Best Agent Identification for General Game Playing

arXiv stat.ML / 4/22/2026

💬 OpinionIdeas & Deep AnalysisModels & Research

Key Points

  • The paper introduces a general procedure to identify the best (or near-best) performing algorithm for each sub-task in multi-problem domains by modeling it as multi-armed bandit best-arm identification.
  • Each bandit represents a task and each arm represents an agent/algorithm, and the method uses an optimistic confidence-interval-based selection strategy to rank arms by their potential impact on simple regret.
  • Experiments on General Video Game AI (GVGAI) and Ludii show substantial improvements over prior best-arm identification methods, reducing average simple regret and increasing the probability of correct identification.
  • The approach is positioned as a way to improve agent evaluation quality and accuracy for general game playing frameworks and other multi-task settings where algorithm runtime is high.

Abstract

We present an efficient and generalised procedure to accurately identify the best (or near best) performing algorithm for each sub-task in a multi-problem domain.
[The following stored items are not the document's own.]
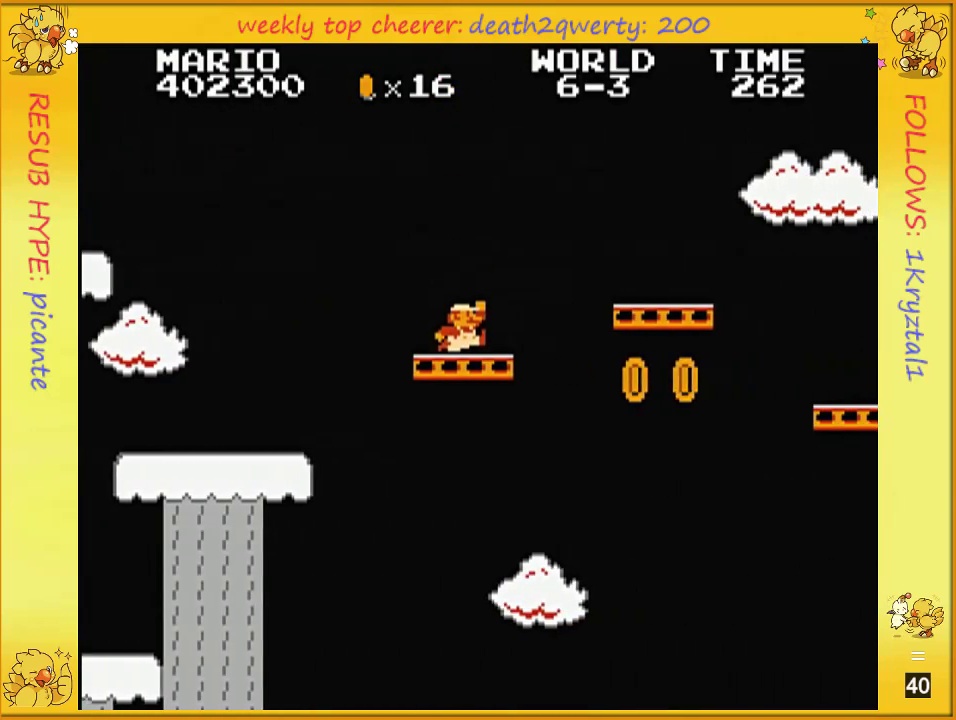
{"buttons": ["A", "B", "DPAD_UP", "DPAD_RIGHT"], "events": [[317, "A", "down"]]}
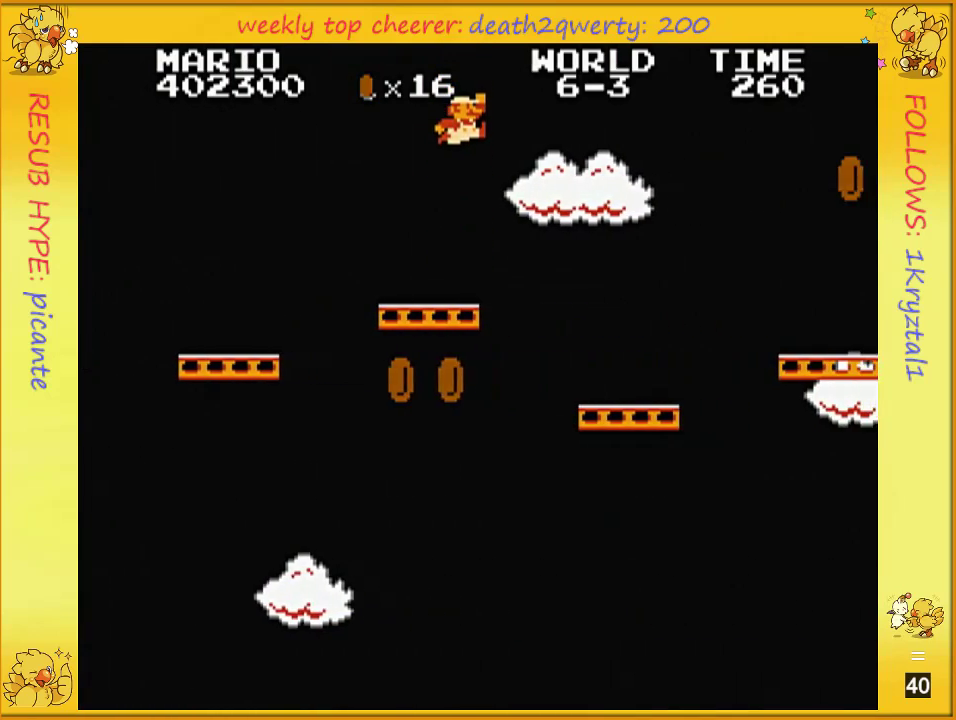
{"buttons": ["B", "DPAD_UP", "DPAD_RIGHT"], "events": [[83, "A", "up"]]}
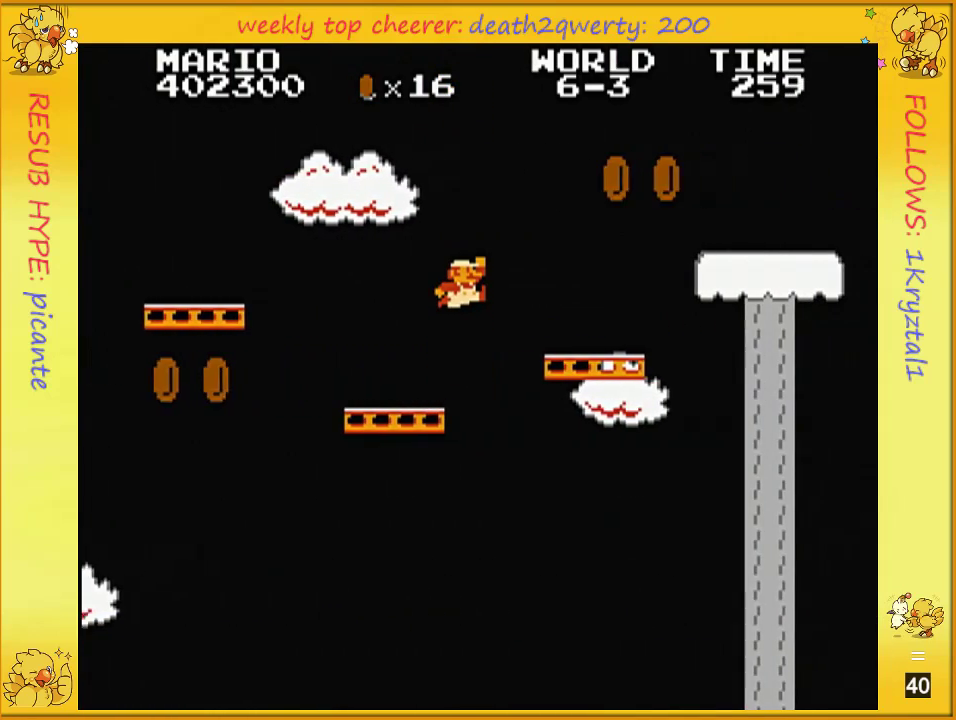
{"buttons": ["A", "B", "DPAD_UP", "DPAD_RIGHT"], "events": [[133, "A", "down"]]}
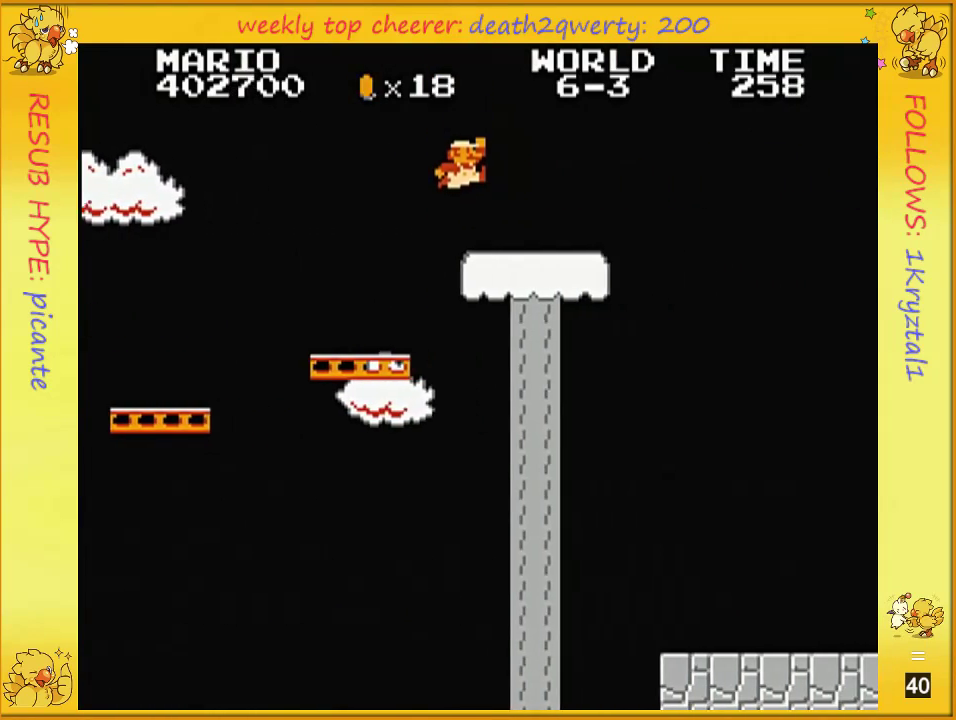
{"buttons": ["B", "DPAD_UP", "DPAD_RIGHT"], "events": [[117, "A", "up"]]}
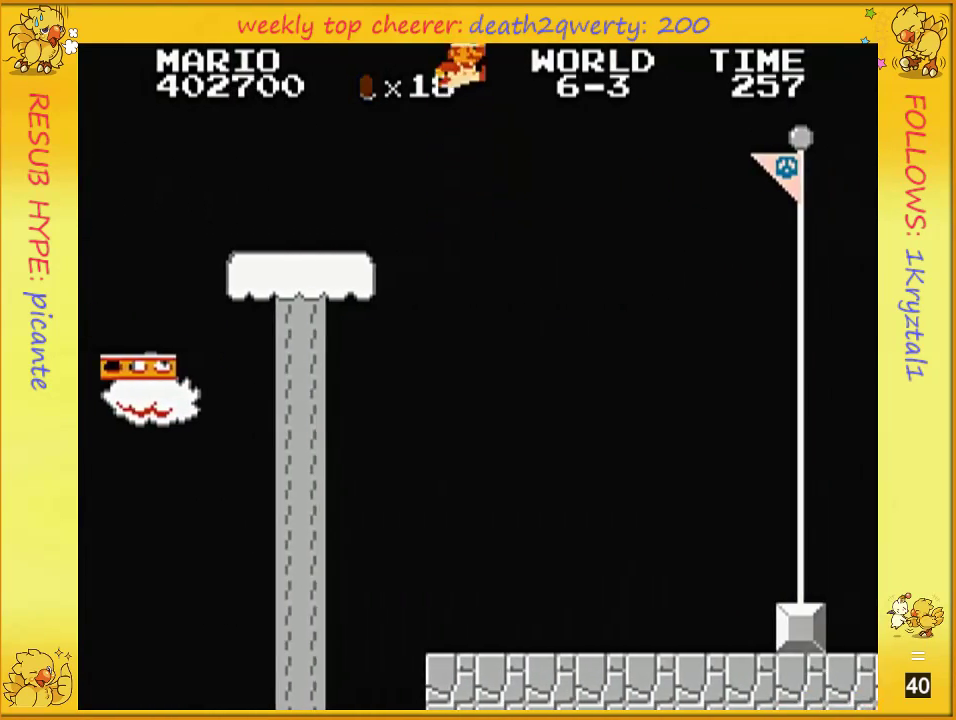
{"buttons": ["A", "B", "DPAD_UP", "DPAD_RIGHT"], "events": [[33, "A", "down"]]}
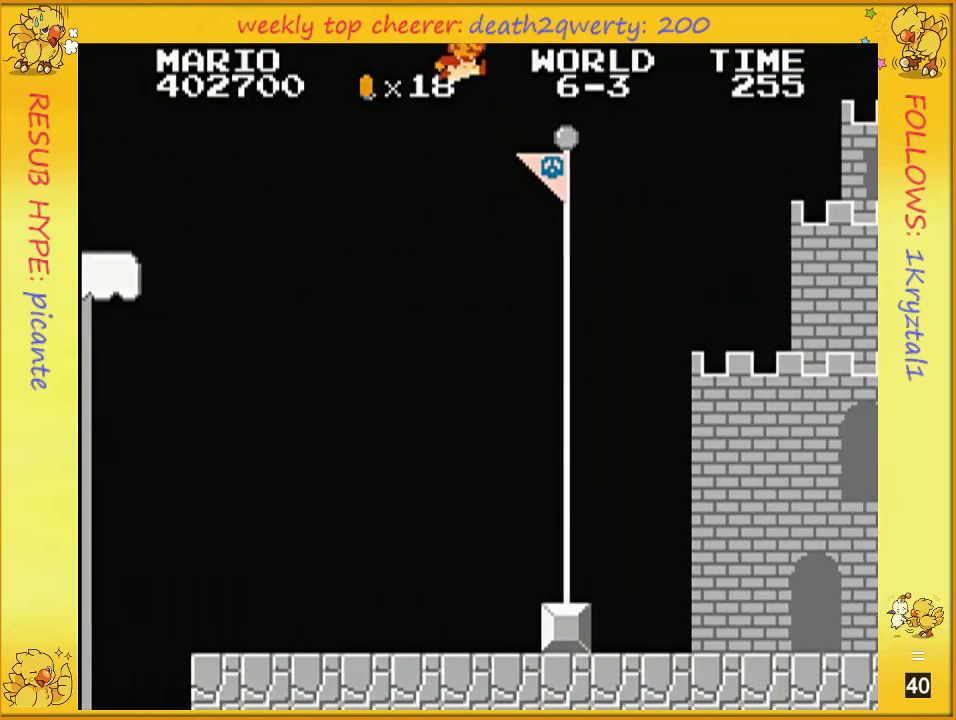
{"buttons": [], "events": [[150, "A", "up"], [150, "B", "up"], [283, "DPAD_RIGHT", "up"], [300, "B", "down"], [300, "DPAD_UP", "up"], [400, "B", "up"]]}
Our approach treats this as a set of best arm identification problems for multi-armed bandits, where each bandit corresponds to a specific task and each arm corresponds to a specific algorithm or agent. We propose an optimistic selection process based on a chosen confidence interval, that ranks each arm across all bandits in terms of their potential to influence our overall simple regret. We evaluate the performance of our approach on two of the most popular general game playing domains, the General Video Game AI (GVGAI) framework and the Ludii general game playing system, with the goal of selecting a high-performing agent for each game using a limited number of available trials. Compared to previous best arm identification algorithms for multi-armed bandits, our results demonstrate a substantial performance improvement in terms of average simple regret and average probability of error. This novel approach can be used to significantly improve the quality and accuracy of agent evaluation procedures for general game frameworks, as well as other multi-task domains with high algorithm runtimes.